Sub-topic 4: Credit Instrument

Credit instruments are defined as written agreements between creditors and debtors. It
is used as evidence of repayment in credit transactions.

They include the following:

1) Bill of exchange
2) Promissory notes
3) Letter of credit
4) Credit Cards
5) Debentures
6) Trading cheques
7) Vouchers
8) Hire purchase contract
9) Bonds

10) I owe you {IOU}

11) Mortgage agreements

12) Lease agreements

13) Bank draft.

Advantages of Credit Sales

1) Credit sales increases turn over as customers buy more when they are
required to pay in future.
2) It enables customers to enjoy goods which they could otherwise not afford.
3) It encourages saving habit as buyers have to save in order to redeem their
instalmental payment.
4) It facilitates the payment of durable goods.
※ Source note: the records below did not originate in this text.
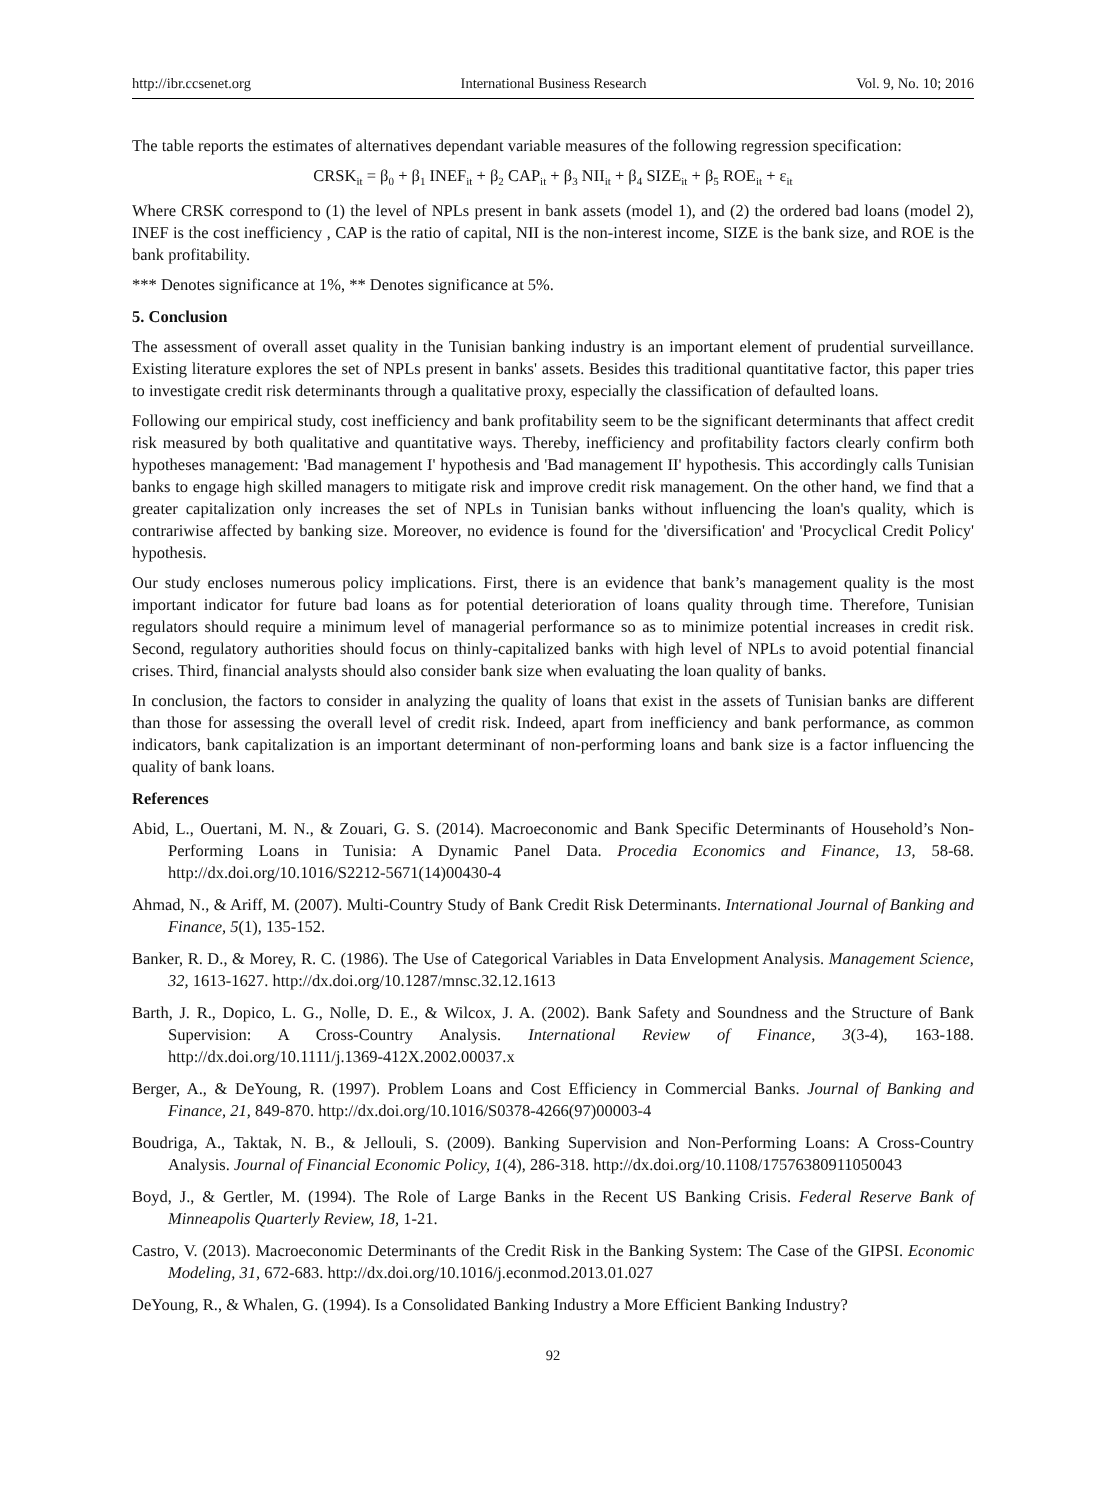http://ibr.ccsenet.org International Business Research Vol. 9, No. 10; 2016
The table reports the estimates of alternatives dependant variable measures of the following regression specification:
CRSK<sub>it</sub> = β<sub>0</sub> + β<sub>1</sub> INEF<sub>it</sub> + β<sub>2</sub> CAP<sub>it</sub> + β<sub>3</sub> NII<sub>it</sub> + β<sub>4</sub> SIZE<sub>it</sub> + β<sub>5</sub> ROE<sub>it</sub> + ε<sub>it</sub>
Where CRSK correspond to (1) the level of NPLs present in bank assets (model 1), and (2) the ordered bad loans (model 2), INEF is the cost inefficiency , CAP is the ratio of capital, NII is the non-interest income, SIZE is the bank size, and ROE is the bank profitability.
*** Denotes significance at 1%, ** Denotes significance at 5%.
5. Conclusion
The assessment of overall asset quality in the Tunisian banking industry is an important element of prudential surveillance. Existing literature explores the set of NPLs present in banks' assets. Besides this traditional quantitative factor, this paper tries to investigate credit risk determinants through a qualitative proxy, especially the classification of defaulted loans.
Following our empirical study, cost inefficiency and bank profitability seem to be the significant determinants that affect credit risk measured by both qualitative and quantitative ways. Thereby, inefficiency and profitability factors clearly confirm both hypotheses management: 'Bad management I' hypothesis and 'Bad management II' hypothesis. This accordingly calls Tunisian banks to engage high skilled managers to mitigate risk and improve credit risk management. On the other hand, we find that a greater capitalization only increases the set of NPLs in Tunisian banks without influencing the loan's quality, which is contrariwise affected by banking size. Moreover, no evidence is found for the 'diversification' and 'Procyclical Credit Policy' hypothesis.
Our study encloses numerous policy implications. First, there is an evidence that bank’s management quality is the most important indicator for future bad loans as for potential deterioration of loans quality through time. Therefore, Tunisian regulators should require a minimum level of managerial performance so as to minimize potential increases in credit risk. Second, regulatory authorities should focus on thinly-capitalized banks with high level of NPLs to avoid potential financial crises. Third, financial analysts should also consider bank size when evaluating the loan quality of banks.
In conclusion, the factors to consider in analyzing the quality of loans that exist in the assets of Tunisian banks are different than those for assessing the overall level of credit risk. Indeed, apart from inefficiency and bank performance, as common indicators, bank capitalization is an important determinant of non-performing loans and bank size is a factor influencing the quality of bank loans.
References
Abid, L., Ouertani, M. N., & Zouari, G. S. (2014). Macroeconomic and Bank Specific Determinants of Household’s Non-Performing Loans in Tunisia: A Dynamic Panel Data. Procedia Economics and Finance, 13, 58-68. http://dx.doi.org/10.1016/S2212-5671(14)00430-4
Ahmad, N., & Ariff, M. (2007). Multi-Country Study of Bank Credit Risk Determinants. International Journal of Banking and Finance, 5(1), 135-152.
Banker, R. D., & Morey, R. C. (1986). The Use of Categorical Variables in Data Envelopment Analysis. Management Science, 32, 1613-1627. http://dx.doi.org/10.1287/mnsc.32.12.1613
Barth, J. R., Dopico, L. G., Nolle, D. E., & Wilcox, J. A. (2002). Bank Safety and Soundness and the Structure of Bank Supervision: A Cross-Country Analysis. International Review of Finance, 3(3-4), 163-188. http://dx.doi.org/10.1111/j.1369-412X.2002.00037.x
Berger, A., & DeYoung, R. (1997). Problem Loans and Cost Efficiency in Commercial Banks. Journal of Banking and Finance, 21, 849-870. http://dx.doi.org/10.1016/S0378-4266(97)00003-4
Boudriga, A., Taktak, N. B., & Jellouli, S. (2009). Banking Supervision and Non-Performing Loans: A Cross-Country Analysis. Journal of Financial Economic Policy, 1(4), 286-318. http://dx.doi.org/10.1108/17576380911050043
Boyd, J., & Gertler, M. (1994). The Role of Large Banks in the Recent US Banking Crisis. Federal Reserve Bank of Minneapolis Quarterly Review, 18, 1-21.
Castro, V. (2013). Macroeconomic Determinants of the Credit Risk in the Banking System: The Case of the GIPSI. Economic Modeling, 31, 672-683. http://dx.doi.org/10.1016/j.econmod.2013.01.027
DeYoung, R., & Whalen, G. (1994). Is a Consolidated Banking Industry a More Efficient Banking Industry?
92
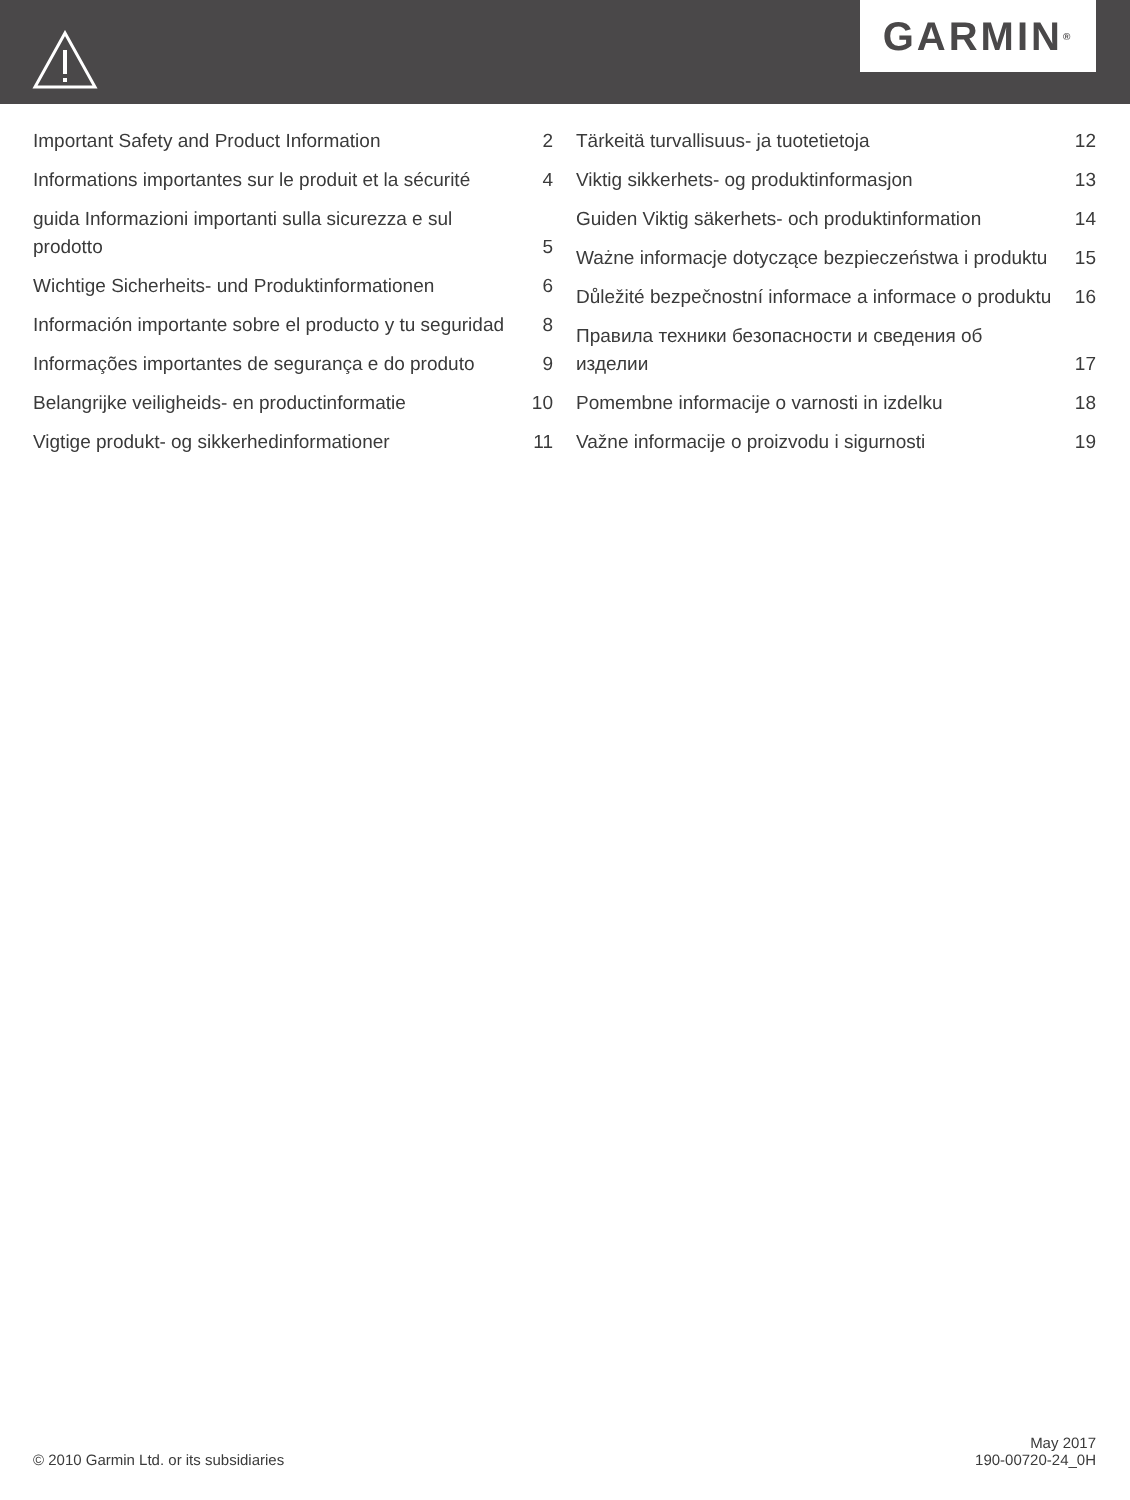GARMIN ®
| Important Safety and Product Information | 2 |
| Informations importantes sur le produit et la sécurité | 4 |
| guida Informazioni importanti sulla sicurezza e sul prodotto | 5 |
| Wichtige Sicherheits- und Produktinformationen | 6 |
| Información importante sobre el producto y tu seguridad | 8 |
| Informações importantes de segurança e do produto | 9 |
| Belangrijke veiligheids- en productinformatie | 10 |
| Vigtige produkt- og sikkerhedinformationer | 11 |
| Tärkeitä turvallisuus- ja tuotetietoja | 12 |
| Viktig sikkerhets- og produktinformasjon | 13 |
| Guiden Viktig säkerhets- och produktinformation | 14 |
| Ważne informacje dotyczące bezpieczeństwa i produktu | 15 |
| Důležité bezpečnostní informace a informace o produktu | 16 |
| Правила техники безопасности и сведения об изделии | 17 |
| Pomembne informacije o varnosti in izdelku | 18 |
| Važne informacije o proizvodu i sigurnosti | 19 |
© 2010 Garmin Ltd. or its subsidiaries
May 2017
190-00720-24_0H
Disadvantages of Credit Sales


1) Goods bought on credit are often more expensive than cash payments
2) Customers are often tempted to buy more than they are really needed.
3) It leads to more clerical work and record keeping at extra cost.
4) It encourages/leads to bad debt
5) It may tie down capital for a long time.
6) The buyer may likely lose the goods if he defaults in the last instalment.
7) The seller may lose the goods or balance if buyer dies or change contract
address without notice
8) The seller may lose the goods or balance if buyer dies or change contact address
without notice.
9) There is fear of deflation in monetary value at the time of maturity of debts.
10 There is the cost of litigation in case of default.

Evaluation:

Write short notes on the following credit instruments

1) Promissory notes
2) Bill of exchange
3) Letter of Credit
4) Credit Card
5) Debenture.

GENERAL EVALUATION

Objective Test:

1. Which of these is not a form of credit? {a} Debenture {b} cash withdrawal {c}
bank loan {d} bank draft.
2. The credit that will arise by allowing a customer to draw from a bank account
more than credit balance is called ----------- {a} suppliers credit {b} loan {c}Bill
of exchange {d} Bank overdraft.
3. The following are sources of credit except -------- {a} loans {b} lease {c} credit
cards {d} money transfer.

Essay Test

1. Give five differences between hire purchase and deferred payment


2. State and explain five problems associated with credit sales.
3. Explain the factors that should be considered by a bank manager before
granting a loan to new customers.
4. State five effects of hire purchase on each of the following;
a. Buyer
b. Seller

5 What is the credit? State eight features of hire purchase.

WEEKEND ASSIGNMENT.

Read Essential Commerce for Secondary Schools by O.A. Longe, Pages 106-111

REFERENCE

Commerce for Senior Secondary Schools book 3 by P.S. Onuka et al.